Researchers at the Vancouver Prostate Centre and BC Cancer have developed a new blood test that provides unprecedented insight into a patient’s cancer make-up, potentially allowing doctors to better select treatment options that will improve patient outcomes.
The technology was outlined in a study published today in Nature.
The first-of-its-kind blood test analyzes the DNA that metastatic cancers shed into the bloodstream, known as circulating tumour DNA or ctDNA. By sequencing the entire genome of this ctDNA, the test reveals characteristics that are unique to each patient’s cancer, giving physicians new tools to develop more personalized treatment plans.
“With only a few drops of blood, we can uncover critical information about a person’s overall disease and how best to manage their cancer,” says senior author Dr. Alexander Wyatt, an assistant professor of urologic sciences at the University of British Columbia (UBC) and senior research scientist at the Vancouver Prostate Centre. “This test has the potential to help clinicians choose better tailored treatment options and to more efficiently detect treatment resistance, allowing clinicians to adjust clinical care as needed.”

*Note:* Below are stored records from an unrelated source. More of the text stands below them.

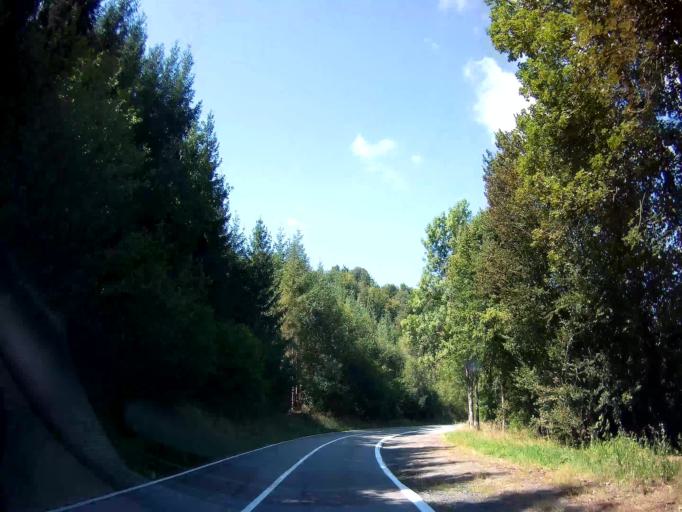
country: BE
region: Wallonia
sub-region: Province du Luxembourg
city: Bertogne
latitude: 50.0980
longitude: 5.6754
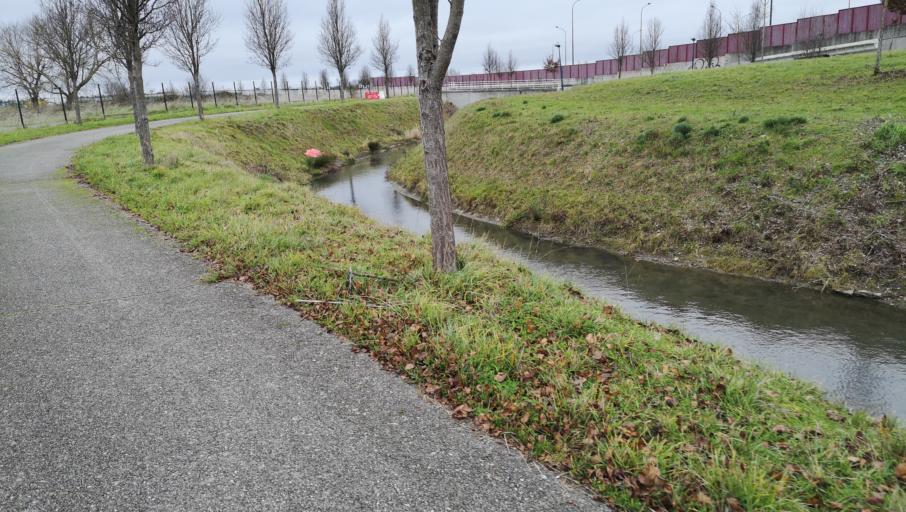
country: FR
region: Midi-Pyrenees
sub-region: Departement de la Haute-Garonne
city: Beauzelle
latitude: 43.6640
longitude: 1.3581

For the study, which was funded in part through donations to the VGH and UBC Hospital Foundation and BC Cancer Foundation, the researchers examined ctDNA samples collected from patients with metastatic prostate cancer. Metastatic cancer — cancer that has spread to other organs in the body — is not often curable, and chemotherapy and newer targeted therapies may not work for all patients. Biopsies to help determine the best treatments for this type of cancer are rarely performed due to their invasive nature and the high risk of complications. This is often a major barrier in studying and treating this disease.
The researchers discovered that whole genome sequencing of ctDNA, conducted at the Michael Smith Genome Sciences Centre, provides a host of information about the different metastases spread throughout the body. Using newly developed computer programs, the researchers were able to pinpoint the unique genetic make-up of various cancer populations in the body to gain a more comprehensive understanding of the disease.

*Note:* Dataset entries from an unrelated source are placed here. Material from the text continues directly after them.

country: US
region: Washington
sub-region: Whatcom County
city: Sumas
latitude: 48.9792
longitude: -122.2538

“Metastatic cancers are complex and our understanding of them has been limited,” says Dr. Wyatt. “Whereas traditional biopsies only provide a small snapshot of the disease, this new test is able to paint a more complete picture of metastases throughout the body, all from a simple and easy to perform blood test.”
The researchers say the information can also be used to help predict which treatments will be effective or ineffective in each patient.

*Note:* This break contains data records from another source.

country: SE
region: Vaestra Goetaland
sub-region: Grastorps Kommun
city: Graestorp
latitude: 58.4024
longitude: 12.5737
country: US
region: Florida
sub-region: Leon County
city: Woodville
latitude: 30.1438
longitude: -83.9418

“Every cancer is unique and every patient responds differently to treatment,” says Dr. Wyatt. “This new generation of ctDNA tests can help clinicians choose the treatment option that is most likely to benefit a patient.”
New insights into treatment resistance
While the number of cancer treatment options has expanded in recent years, a common problem is that eventually those treatments stop working. Drug resistance can develop over time as cancer cells accumulate molecular changes that make them less sensitive to a particular drug or treatment.
The study, co-led by Dr. Kim Nguyen Chi, medical oncologist and chief medical officer at BC Cancer, senior research scientist at Vancouver Prostate Centre and a professor in the Department of Medicine at UBC, sheds new light on how this resistance develops. By collecting multiple ctDNA samples over time, they were able to learn how cancer evolves in response to treatment. The findings revealed new genetic mechanisms of resistance to the most common drugs for treating metastatic prostate cancer and more broadly demonstrates how ctDNA profiling can be used to understand treatment resistance across other types of cancers.
“This technology can be applied across other types of cancer to understand how those tumours metastasize and how they eventually evade treatment,” says Dr. Wyatt. “It will also help us design the next generation of cancer therapies that more effectively target resistant disease.”
The researchers say that this minimally-invasive, relatively inexpensive and highly-scalable technology is now being deployed across large clinical trials. This includes leading-edge precision oncology clinical trials in Canadian cancer patients being conducted at BC Cancer and the Vancouver Prostate Centre.